> **ACTION ITEM**
Write only the number of lines in the records beneath that hold "Data".

---- SUPPLIED INFORMATION

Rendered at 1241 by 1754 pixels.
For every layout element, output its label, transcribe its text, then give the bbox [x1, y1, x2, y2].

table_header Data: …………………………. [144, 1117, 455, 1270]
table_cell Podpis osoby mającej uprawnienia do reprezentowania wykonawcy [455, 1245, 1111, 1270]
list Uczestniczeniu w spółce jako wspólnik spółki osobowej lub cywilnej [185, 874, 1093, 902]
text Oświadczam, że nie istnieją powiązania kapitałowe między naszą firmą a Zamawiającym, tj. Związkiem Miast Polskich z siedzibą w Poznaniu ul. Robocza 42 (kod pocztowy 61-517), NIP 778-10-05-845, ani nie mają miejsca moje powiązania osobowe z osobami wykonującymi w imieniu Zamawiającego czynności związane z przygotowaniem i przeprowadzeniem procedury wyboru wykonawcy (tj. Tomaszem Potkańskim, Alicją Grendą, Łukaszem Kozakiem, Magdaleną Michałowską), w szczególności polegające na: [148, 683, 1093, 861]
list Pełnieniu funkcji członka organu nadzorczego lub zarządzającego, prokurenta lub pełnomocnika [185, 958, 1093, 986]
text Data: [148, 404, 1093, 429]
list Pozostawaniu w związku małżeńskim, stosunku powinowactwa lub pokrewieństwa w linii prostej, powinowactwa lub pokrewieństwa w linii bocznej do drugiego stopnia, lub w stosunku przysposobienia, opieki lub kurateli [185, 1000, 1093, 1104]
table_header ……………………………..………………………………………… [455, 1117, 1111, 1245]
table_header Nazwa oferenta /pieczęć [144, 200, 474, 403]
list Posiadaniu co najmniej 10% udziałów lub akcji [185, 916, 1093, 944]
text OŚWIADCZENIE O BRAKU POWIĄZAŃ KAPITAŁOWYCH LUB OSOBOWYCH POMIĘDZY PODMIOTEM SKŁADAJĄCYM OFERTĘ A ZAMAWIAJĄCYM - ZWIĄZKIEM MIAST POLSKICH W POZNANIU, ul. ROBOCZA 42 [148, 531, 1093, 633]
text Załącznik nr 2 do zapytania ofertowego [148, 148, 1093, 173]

--------

> **RESPONSE TO THE TASK**
2